All companies perform better on males than females with an 8.1% – 20.6% difference in error rates.
All companies perform better on lighter subjects as a whole than on darker subjects as a whole with an 11.8% – 19.2% difference in error rates.
When we analyze the results by intersectional subgroups – darker males, darker females, lighter males, lighter females – we see that all companies perform worst on darker females.
What does this mean? It means that if you are using one of these three algorithms solely for the purpose of determining a person’s gender and race, some results are more accurate than others.
And all the stories about people such as Robert Williams being wrongfully arrested based upon faulty facial recognition results have nothing to do with Gender Shades. I’ll address this briefly (for once):
In the United States, facial recognition identification results should only be used by the police as an investigative lead, and no one should be arrested solely on the basis of facial recognition. (The city of Detroit stated that Williams’ arrest resulted from “sloppy” detective work.)
If you are using facial recognition for criminal investigations, your people had better have forensic face training. (Then they would know, as Detroit investigators apparently didn’t know, that the quality of surveillance footage is important.)
If you’re going to ban computerized facial recognition (even when only used as an investigative lead, and even when only used by properly trained individuals), consider the alternative of human witness identification. Or witness misidentification. Roeling Adams, Reggie Cole, Jason Kindle, Adam Riojas, Timothy Atkins, Uriah Courtney, Jason Rivera, Vondell Lewis, Guy Miles, Luis Vargas, and Rafael Madrigal can tell you how inaccurate (and racist) human facial recognition can be. See my LinkedIn article “Don’t ban facial recognition.”
Obviously, facial recognition has been the subject of independent assessments, including continuous bias testing by the National Institute of Standards and Technology as part of its Face Recognition Vendor Test (FRVT), specifically within the 1:1 verification testing. And NIST has measured the identification bias of hundreds of algorithms, not just three.
Richard Nixon never spoke those words in public, although it’s possible that he may have rehearsed William Safire’s speech, composed in case Apollo 11 had not resulted in one giant leap for mankind. As noted in the video, Nixon’s voice and appearance were spoofed using artificial intelligence to create a “deepfake.”

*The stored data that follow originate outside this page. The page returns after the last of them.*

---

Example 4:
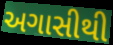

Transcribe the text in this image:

અગાસીથી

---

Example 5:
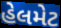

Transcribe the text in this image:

હેલમેટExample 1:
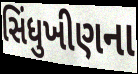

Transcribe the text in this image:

સિંધુખીણના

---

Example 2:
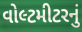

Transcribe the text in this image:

વોલ્ટમીટરનું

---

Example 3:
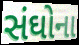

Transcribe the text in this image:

સંઘોના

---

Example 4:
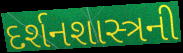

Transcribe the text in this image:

દર્શનશાસ્ત્રની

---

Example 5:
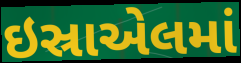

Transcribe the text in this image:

ઇસ્રાએલમાં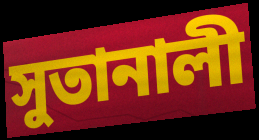
সুতানালীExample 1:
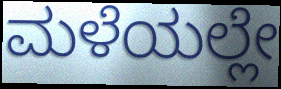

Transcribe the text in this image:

ಮಳೆಯಲ್ಲೇ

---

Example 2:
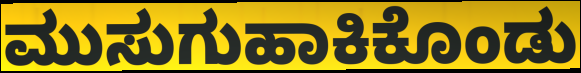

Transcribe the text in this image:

ಮುಸುಗುಹಾಕಿಕೊಂಡು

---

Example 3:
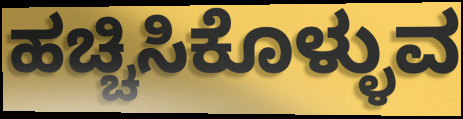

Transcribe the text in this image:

ಹಚ್ಚಿಸಿಕೊಳ್ಳುವ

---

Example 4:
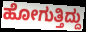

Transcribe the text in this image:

ಹೋಗುತ್ತಿದ್ದು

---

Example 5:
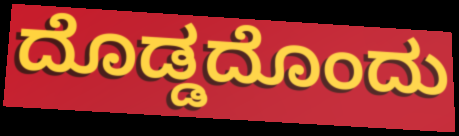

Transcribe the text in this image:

ದೊಡ್ಡದೊಂದುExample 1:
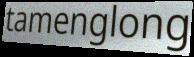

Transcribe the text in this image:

tamenglong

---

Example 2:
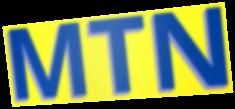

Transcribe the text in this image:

MTN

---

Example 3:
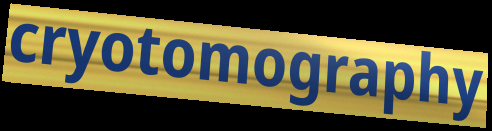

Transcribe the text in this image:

cryotomography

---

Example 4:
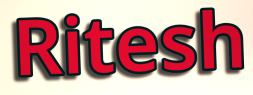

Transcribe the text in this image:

Ritesh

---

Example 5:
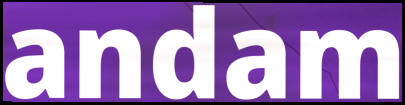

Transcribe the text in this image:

andamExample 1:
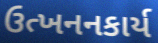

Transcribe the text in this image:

ઉત્ખનનકાર્ય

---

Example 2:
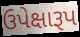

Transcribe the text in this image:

ઉપેક્ષારૂપ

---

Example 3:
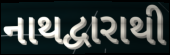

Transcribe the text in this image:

નાથદ્વારાથી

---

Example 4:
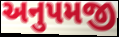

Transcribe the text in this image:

અનુપમજી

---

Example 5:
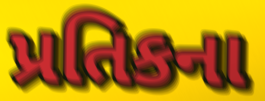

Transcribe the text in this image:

પ્રતિકનાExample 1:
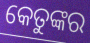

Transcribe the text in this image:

କେତୁଙ୍କର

In early 2020, a branch manager of a Japanese company in Hong Kong received a call from a man whose voice he recognized—the director of his parent business. The director had good news: the company was about to make an acquisition, so he needed to authorize some transfers to the tune of $35 million. A lawyer named Martin Zelner had been hired to coordinate the procedures and the branch manager could see in his inbox emails from the director and Zelner, confirming what money needed to move where. The manager, believing everything appeared legitimate, began making the transfers.

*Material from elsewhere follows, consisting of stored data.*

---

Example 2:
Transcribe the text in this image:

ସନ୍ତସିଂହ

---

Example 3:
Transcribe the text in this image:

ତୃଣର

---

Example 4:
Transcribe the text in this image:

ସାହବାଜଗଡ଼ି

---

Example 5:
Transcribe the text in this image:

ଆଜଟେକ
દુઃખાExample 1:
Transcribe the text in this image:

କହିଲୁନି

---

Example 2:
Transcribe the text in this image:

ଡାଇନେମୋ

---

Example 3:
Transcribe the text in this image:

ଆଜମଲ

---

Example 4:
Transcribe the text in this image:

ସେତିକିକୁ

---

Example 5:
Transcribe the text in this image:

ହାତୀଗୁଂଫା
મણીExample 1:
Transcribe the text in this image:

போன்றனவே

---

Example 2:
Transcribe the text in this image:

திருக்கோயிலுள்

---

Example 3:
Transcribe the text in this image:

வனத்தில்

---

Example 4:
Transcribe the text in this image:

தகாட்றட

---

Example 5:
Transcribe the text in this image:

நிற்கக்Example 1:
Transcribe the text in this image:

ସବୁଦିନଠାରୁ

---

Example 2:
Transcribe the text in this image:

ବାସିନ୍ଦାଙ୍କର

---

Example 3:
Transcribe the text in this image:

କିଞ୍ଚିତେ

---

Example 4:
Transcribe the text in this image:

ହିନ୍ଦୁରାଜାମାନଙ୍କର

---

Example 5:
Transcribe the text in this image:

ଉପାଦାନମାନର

What he didn’t know was that he’d been duped as part of an elaborate swindle, one in which fraudsters had used “deep voice” technology to clone the director’s speech…
Now I’ll grant that this is an example of human voice verification, which can be as inaccurate as the previously referenced human witness misidentification. But are computerized systems any better, and can they detect spoofed voices?
IDVoice Verified combines ID R&D’s core voice verification biometric engine, IDVoice, with our passive voice liveness detection, IDLive Voice, to create a high-performance solution for strong authentication, fraud prevention, and anti-spoofing verification.
Anti-spoofing verification technology is a critical component in voice biometric authentication for fraud prevention services. Before determining a match, IDVoice Verified ensures that the voice presented is not a recording.
This is only the beginning of the war against voice spoofing. Other companies will pioneer new advances that will tell the real voices from the fake ones.
As for independent testing:
ID R&D has participated in multiple ASVspoof tests, and performed well in them.